| Task to complete |
Run through the records and, wherever a line holds the word "Menaker", return that line.

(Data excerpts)
=======
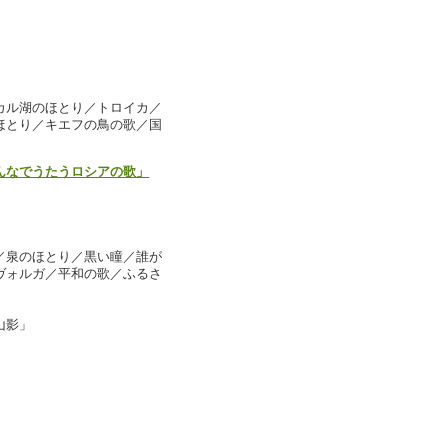
カル湖のほとり／トロイカ／
ほとり／キエフの鳥の歌／国
んなでうたうロシアの歌」
／泉のほとり／黒い瞳／誰が
ヴォルガ／平和の歌／ふるさ
山影」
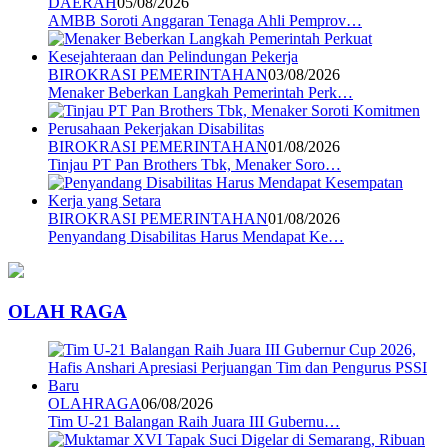
DAERAH
05/08/2026
AMBB Soroti Anggaran Tenaga Ahli Pemprov…
BIROKRASI PEMERINTAHAN
03/08/2026
Menaker Beberkan Langkah Pemerintah Perk…
BIROKRASI PEMERINTAHAN
01/08/2026
Tinjau PT Pan Brothers Tbk, Menaker Soro…
BIROKRASI PEMERINTAHAN
01/08/2026
Penyandang Disabilitas Harus Mendapat Ke…
OLAH RAGA
OLAHRAGA
06/08/2026
Tim U-21 Balangan Raih Juara III Gubernu…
=======
| Written solution |
Menaker Beberkan Langkah Pemerintah Perk…
Tinjau PT Pan Brothers Tbk, Menaker Soro…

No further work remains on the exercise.